What is critical is the cell value, which is what a screen reader should communicate, rather than its presentation format. If I'm working with some spreadsheet where negative numbers are in use, I must know that the value I'm on is, indeed, negative, regardless of the formatting applied. The value is far more important, in context, than the format used to present it.

And both Accounting and Currency formats apply only to numeric values. When I apply Accounting format in Excel 2016 there is no option for a minus sign, only a specification of decimal places, and negatives are always indicated visually via enclosure in parentheses. If I apply Currency format, and select the option that employs a minus sign, there is no space between the minus sign and the leading dollar sign. All the remaining currency options use either a red color, enclosure in parentheses after the dollar sign, or both in combination to denote a negative number.

I have never seen anything otherwise, and unless Microsoft changed the default formats in later versions of Excel, which would be highly unusual, it should still be this way.

XLTechie commented 1 year ago

CC @michaelDCurran

Adriani90 commented 1 year ago

While this is true for the english language, it is not always the case, depending in which language your windows is. You can even change how negative figures are displayed in Windows settings / clock / numbers. MS Excel uses the Windows setting natively to display negative values when choosing accounting cell format.

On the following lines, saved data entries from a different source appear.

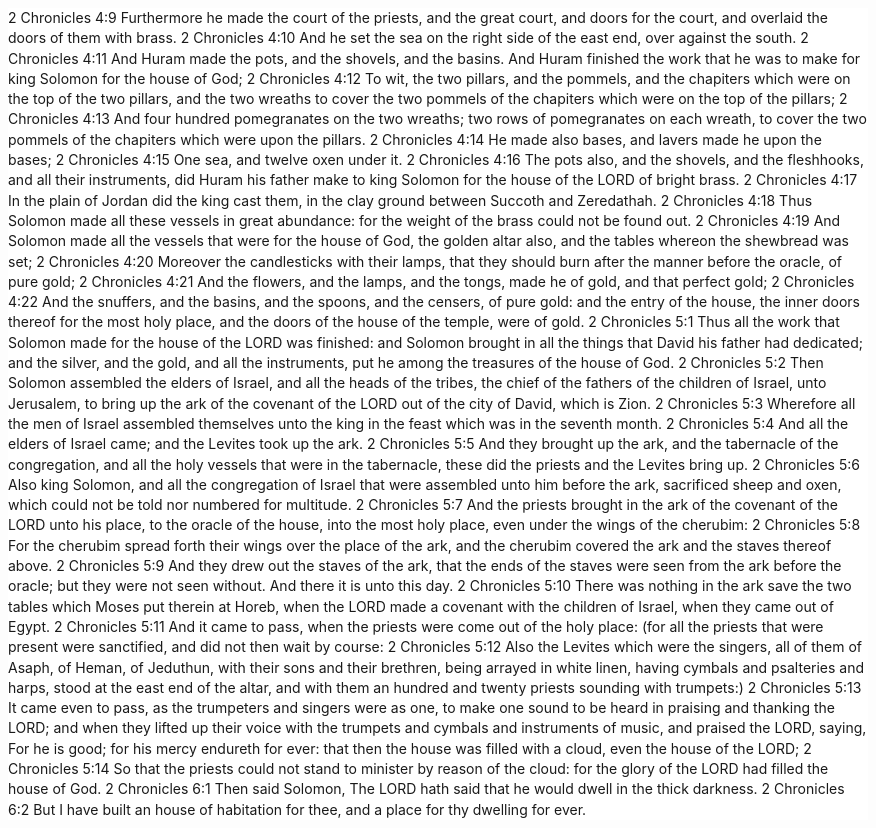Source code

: 2 Chronicles 4:9	Furthermore he made the court of the priests, and the great court, and doors for the court, and overlaid the doors of them with brass.
2 Chronicles 4:10	And he set the sea on the right side of the east end, over against the south.
2 Chronicles 4:11	And Huram made the pots, and the shovels, and the basins. And Huram finished the work that he was to make for king Solomon for the house of God;
2 Chronicles 4:12	To wit, the two pillars, and the pommels, and the chapiters which were on the top of the two pillars, and the two wreaths to cover the two pommels of the chapiters which were on the top of the pillars;
2 Chronicles 4:13	And four hundred pomegranates on the two wreaths; two rows of pomegranates on each wreath, to cover the two pommels of the chapiters which were upon the pillars.
2 Chronicles 4:14	He made also bases, and lavers made he upon the bases;
2 Chronicles 4:15	One sea, and twelve oxen under it.
2 Chronicles 4:16	The pots also, and the shovels, and the fleshhooks, and all their instruments, did Huram his father make to king Solomon for the house of the LORD of bright brass.
2 Chronicles 4:17	In the plain of Jordan did the king cast them, in the clay ground between Succoth and Zeredathah.
2 Chronicles 4:18	Thus Solomon made all these vessels in great abundance: for the weight of the brass could not be found out.
2 Chronicles 4:19	And Solomon made all the vessels that were for the house of God, the golden altar also, and the tables whereon the shewbread was set;
2 Chronicles 4:20	Moreover the candlesticks with their lamps, that they should burn after the manner before the oracle, of pure gold;
2 Chronicles 4:21	And the flowers, and the lamps, and the tongs, made he of gold, and that perfect gold;
2 Chronicles 4:22	And the snuffers, and the basins, and the spoons, and the censers, of pure gold: and the entry of the house, the inner doors thereof for the most holy place, and the doors of the house of the temple, were of gold.
2 Chronicles 5:1	Thus all the work that Solomon made for the house of the LORD was finished: and Solomon brought in all the things that David his father had dedicated; and the silver, and the gold, and all the instruments, put he among the treasures of the house of God.
2 Chronicles 5:2	Then Solomon assembled the elders of Israel, and all the heads of the tribes, the chief of the fathers of the children of Israel, unto Jerusalem, to bring up the ark of the covenant of the LORD out of the city of David, which is Zion.
2 Chronicles 5:3	Wherefore all the men of Israel assembled themselves unto the king in the feast which was in the seventh month.
2 Chronicles 5:4	And all the elders of Israel came; and the Levites took up the ark.
2 Chronicles 5:5	And they brought up the ark, and the tabernacle of the congregation, and all the holy vessels that were in the tabernacle, these did the priests and the Levites bring up.
2 Chronicles 5:6	Also king Solomon, and all the congregation of Israel that were assembled unto him before the ark, sacrificed sheep and oxen, which could not be told nor numbered for multitude.
2 Chronicles 5:7	And the priests brought in the ark of the covenant of the LORD unto his place, to the oracle of the house, into the most holy place, even under the wings of the cherubim:
2 Chronicles 5:8	For the cherubim spread forth their wings over the place of the ark, and the cherubim covered the ark and the staves thereof above.
2 Chronicles 5:9	And they drew out the staves of the ark, that the ends of the staves were seen from the ark before the oracle; but they were not seen without. And there it is unto this day.
2 Chronicles 5:10	There was nothing in the ark save the two tables which Moses put therein at Horeb, when the LORD made a covenant with the children of Israel, when they came out of Egypt.
2 Chronicles 5:11	And it came to pass, when the priests were come out of the holy place: (for all the priests that were present were sanctified, and did not then wait by course:
2 Chronicles 5:12	Also the Levites which were the singers, all of them of Asaph, of Heman, of Jeduthun, with their sons and their brethren, being arrayed in white linen, having cymbals and psalteries and harps, stood at the east end of the altar, and with them an hundred and twenty priests sounding with trumpets:)
2 Chronicles 5:13	It came even to pass, as the trumpeters and singers were as one, to make one sound to be heard in praising and thanking the LORD; and when they lifted up their voice with the trumpets and cymbals and instruments of music, and praised the LORD, saying, For he is good; for his mercy endureth for ever: that then the house was filled with a cloud, even the house of the LORD;
2 Chronicles 5:14	So that the priests could not stand to minister by reason of the cloud: for the glory of the LORD had filled the house of God.
2 Chronicles 6:1	Then said Solomon, The LORD hath said that he would dwell in the thick darkness.
2 Chronicles 6:2	But I have built an house of habitation for thee, and a place for thy dwelling for ever.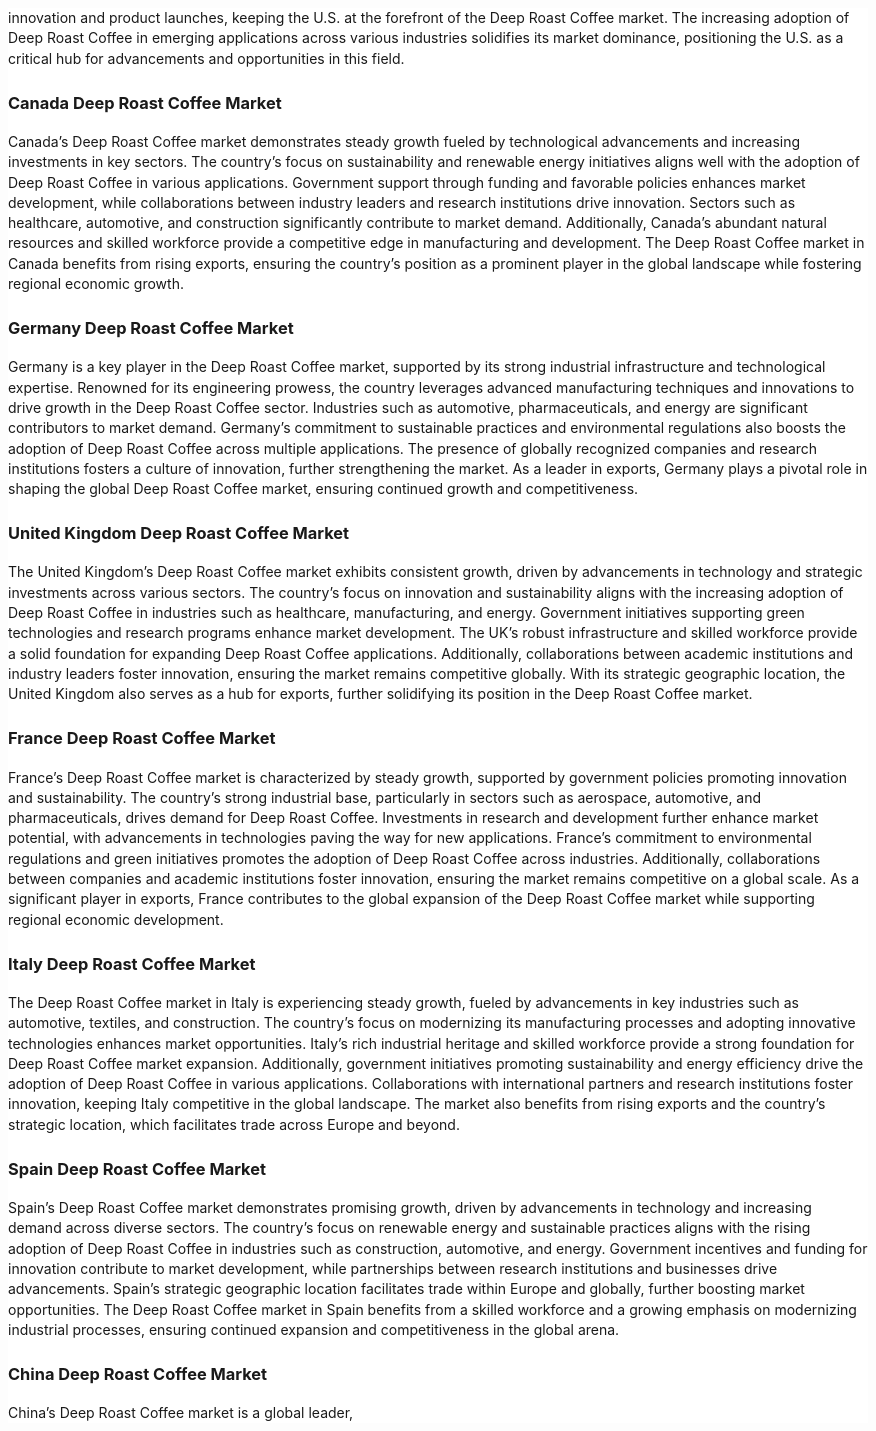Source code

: innovation and product launches, keeping the U.S. at the forefront of the Deep Roast Coffee market. The increasing adoption of Deep Roast Coffee in emerging applications across various industries solidifies its market dominance, positioning the U.S. as a critical hub for advancements and opportunities in this field.</p><h3>Canada Deep Roast Coffee Market</h3><p>Canada&rsquo;s Deep Roast Coffee market demonstrates steady growth fueled by technological advancements and increasing investments in key sectors. The country&rsquo;s focus on sustainability and renewable energy initiatives aligns well with the adoption of Deep Roast Coffee in various applications. Government support through funding and favorable policies enhances market development, while collaborations between industry leaders and research institutions drive innovation. Sectors such as healthcare, automotive, and construction significantly contribute to market demand. Additionally, Canada&rsquo;s abundant natural resources and skilled workforce provide a competitive edge in manufacturing and development. The Deep Roast Coffee market in Canada benefits from rising exports, ensuring the country&rsquo;s position as a prominent player in the global landscape while fostering regional economic growth.</p><h3>Germany Deep Roast Coffee Market</h3><p>Germany is a key player in the Deep Roast Coffee market, supported by its strong industrial infrastructure and technological expertise. Renowned for its engineering prowess, the country leverages advanced manufacturing techniques and innovations to drive growth in the Deep Roast Coffee sector. Industries such as automotive, pharmaceuticals, and energy are significant contributors to market demand. Germany&rsquo;s commitment to sustainable practices and environmental regulations also boosts the adoption of Deep Roast Coffee across multiple applications. The presence of globally recognized companies and research institutions fosters a culture of innovation, further strengthening the market. As a leader in exports, Germany plays a pivotal role in shaping the global Deep Roast Coffee market, ensuring continued growth and competitiveness.</p><h3>United Kingdom Deep Roast Coffee Market</h3><p>The United Kingdom&rsquo;s Deep Roast Coffee market exhibits consistent growth, driven by advancements in technology and strategic investments across various sectors. The country&rsquo;s focus on innovation and sustainability aligns with the increasing adoption of Deep Roast Coffee in industries such as healthcare, manufacturing, and energy. Government initiatives supporting green technologies and research programs enhance market development. The UK&rsquo;s robust infrastructure and skilled workforce provide a solid foundation for expanding Deep Roast Coffee applications. Additionally, collaborations between academic institutions and industry leaders foster innovation, ensuring the market remains competitive globally. With its strategic geographic location, the United Kingdom also serves as a hub for exports, further solidifying its position in the Deep Roast Coffee market.</p><h3>France Deep Roast Coffee Market</h3><p>France&rsquo;s Deep Roast Coffee market is characterized by steady growth, supported by government policies promoting innovation and sustainability. The country&rsquo;s strong industrial base, particularly in sectors such as aerospace, automotive, and pharmaceuticals, drives demand for Deep Roast Coffee. Investments in research and development further enhance market potential, with advancements in technologies paving the way for new applications. France&rsquo;s commitment to environmental regulations and green initiatives promotes the adoption of Deep Roast Coffee across industries. Additionally, collaborations between companies and academic institutions foster innovation, ensuring the market remains competitive on a global scale. As a significant player in exports, France contributes to the global expansion of the Deep Roast Coffee market while supporting regional economic development.</p><h3>Italy Deep Roast Coffee Market</h3><p>The Deep Roast Coffee market in Italy is experiencing steady growth, fueled by advancements in key industries such as automotive, textiles, and construction. The country&rsquo;s focus on modernizing its manufacturing processes and adopting innovative technologies enhances market opportunities. Italy&rsquo;s rich industrial heritage and skilled workforce provide a strong foundation for Deep Roast Coffee market expansion. Additionally, government initiatives promoting sustainability and energy efficiency drive the adoption of Deep Roast Coffee in various applications. Collaborations with international partners and research institutions foster innovation, keeping Italy competitive in the global landscape. The market also benefits from rising exports and the country&rsquo;s strategic location, which facilitates trade across Europe and beyond.</p><h3>Spain Deep Roast Coffee Market</h3><p>Spain&rsquo;s Deep Roast Coffee market demonstrates promising growth, driven by advancements in technology and increasing demand across diverse sectors. The country&rsquo;s focus on renewable energy and sustainable practices aligns with the rising adoption of Deep Roast Coffee in industries such as construction, automotive, and energy. Government incentives and funding for innovation contribute to market development, while partnerships between research institutions and businesses drive advancements. Spain&rsquo;s strategic geographic location facilitates trade within Europe and globally, further boosting market opportunities. The Deep Roast Coffee market in Spain benefits from a skilled workforce and a growing emphasis on modernizing industrial processes, ensuring continued expansion and competitiveness in the global arena.</p><h3>China Deep Roast Coffee Market</h3><p>China&rsquo;s Deep Roast Coffee market is a global leader,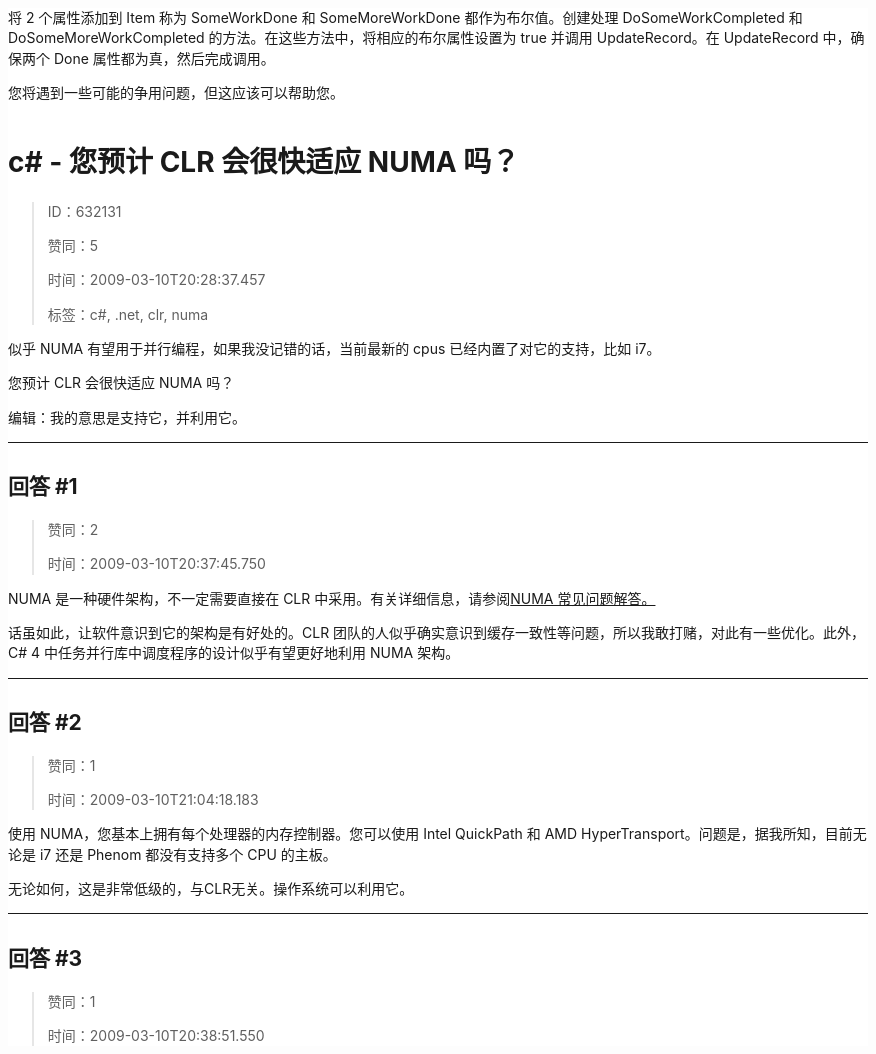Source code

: 将 2 个属性添加到 Item 称为 SomeWorkDone 和 SomeMoreWorkDone 都作为布尔值。创建处理 DoSomeWorkCompleted 和 DoSomeMoreWorkCompleted 的方法。在这些方法中，将相应的布尔属性设置为 true 并调用 UpdateRecord。在 UpdateRecord 中，确保两个 Done 属性都为真，然后完成调用。

您将遇到一些可能的争用问题，但这应该可以帮助您。

# c# - 您预计 CLR 会很快适应 NUMA 吗？

> ID：632131
> 
> 赞同：5
> 
> 时间：2009-03-10T20:28:37.457
> 
> 标签：c#, .net, clr, numa

似乎 NUMA 有望用于并行编程，如果我没记错的话，当前最新的 cpus 已经内置了对它的支持，比如 i7。

您预计 CLR 会很快适应 NUMA 吗？

编辑：我的意思是支持它，并利用它。

* * *

## 回答 #1

> 赞同：2
> 
> 时间：2009-03-10T20:37:45.750

NUMA 是一种硬件架构，不一定需要直接在 CLR 中采用。有关详细信息，请参阅[NUMA 常见问题解答。](http://lse.sourceforge.net/numa/faq/)

话虽如此，让软件意识到它的架构是有好处的。CLR 团队的人似乎确实意识到缓存一致性等问题，所以我敢打赌，对此有一些优化。此外，C# 4 中任务并行库中调度程序的设计似乎有望更好地利用 NUMA 架构。

* * *

## 回答 #2

> 赞同：1
> 
> 时间：2009-03-10T21:04:18.183

使用 NUMA，您基本上拥有每个处理器的内存控制器。您可以使用 Intel QuickPath 和 AMD HyperTransport。问题是，据我所知，目前无论是 i7 还是 Phenom 都没有支持多个 CPU 的主板。

无论如何，这是非常低级的，与CLR无关。操作系统可以利用它。

* * *

## 回答 #3

> 赞同：1
> 
> 时间：2009-03-10T20:38:51.550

However, I've discovered that enabling UIA for Excel in NVDA settings reports the negative number with minus even when accounting format is chosen.

britechguy commented 1 year ago

However, I've discovered that enabling UIA for Excel in NVDA settings reports the negative number with minus even when accounting format is chosen.

That's great, and language issues aside, if UIA for Excel is not the default NVDA setting, this is still a problem. However it does it for any given language community, if a number is negative that needs to be clearly indicated when working with Excel, even if the format itself does not use the minus symbol as the method. That was really my central point and concern. How a numeric value is formatted is important as far as how it's presented to the sighted, but when you're actually working with those numbers directly it's their value that's critical. Knowing that something is negative/less than zero/a debit value rather than positive/greater than zero/a credit value is just critical in the milieu of Excel.